- Aim: Reproduce verbatim every line from the one containing "Segment right lung" through the last line below, including both ends. Omit the pictures from your answer.
* START *
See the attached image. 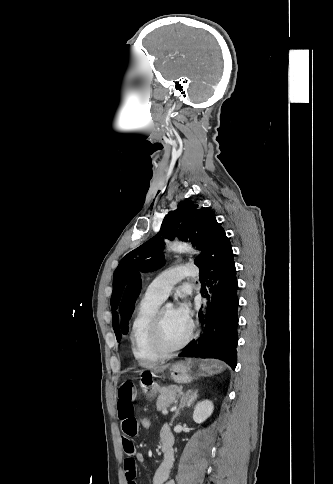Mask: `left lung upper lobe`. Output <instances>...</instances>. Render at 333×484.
Returning <instances> with one entry per match:
<instances>
[{"mask_svg":"<svg viewBox=\"0 0 333 484\" xmlns=\"http://www.w3.org/2000/svg\"><path fill=\"white\" fill-rule=\"evenodd\" d=\"M212 219H215V214L209 208H200L192 201L181 202L176 210L165 216L156 236L128 253L121 260L114 272L111 296L112 323L117 341H120L121 334L116 309L130 276L136 271L156 270L164 264L163 238L172 240L177 236L182 241L192 242L197 249L202 250L208 225Z\"/></svg>","mask_w":333,"mask_h":484,"instance_id":"left-lung-upper-lobe-1","label":"left lung upper lobe"}]
</instances>
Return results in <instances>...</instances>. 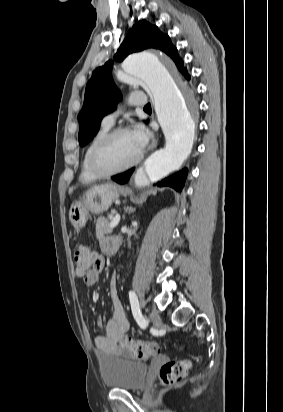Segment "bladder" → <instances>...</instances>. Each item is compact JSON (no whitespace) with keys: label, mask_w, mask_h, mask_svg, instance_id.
Instances as JSON below:
<instances>
[{"label":"bladder","mask_w":283,"mask_h":412,"mask_svg":"<svg viewBox=\"0 0 283 412\" xmlns=\"http://www.w3.org/2000/svg\"><path fill=\"white\" fill-rule=\"evenodd\" d=\"M99 365L102 382L110 389L138 391L147 382L149 365L146 362L105 357Z\"/></svg>","instance_id":"1"}]
</instances>
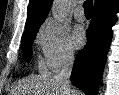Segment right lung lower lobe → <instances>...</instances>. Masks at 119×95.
<instances>
[{
  "instance_id": "1",
  "label": "right lung lower lobe",
  "mask_w": 119,
  "mask_h": 95,
  "mask_svg": "<svg viewBox=\"0 0 119 95\" xmlns=\"http://www.w3.org/2000/svg\"><path fill=\"white\" fill-rule=\"evenodd\" d=\"M118 12L119 0L94 11L86 32L87 44L76 56L71 81L86 95H97Z\"/></svg>"
}]
</instances>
* END *
- Finished task:
Segment right lung lower lobe → <instances>...</instances>. Masks at 119×95.
<instances>
[{
  "instance_id": "1",
  "label": "right lung lower lobe",
  "mask_w": 119,
  "mask_h": 95,
  "mask_svg": "<svg viewBox=\"0 0 119 95\" xmlns=\"http://www.w3.org/2000/svg\"><path fill=\"white\" fill-rule=\"evenodd\" d=\"M118 12L119 0L94 11L86 32L87 44L76 56L71 81L86 95H97Z\"/></svg>"
}]
</instances>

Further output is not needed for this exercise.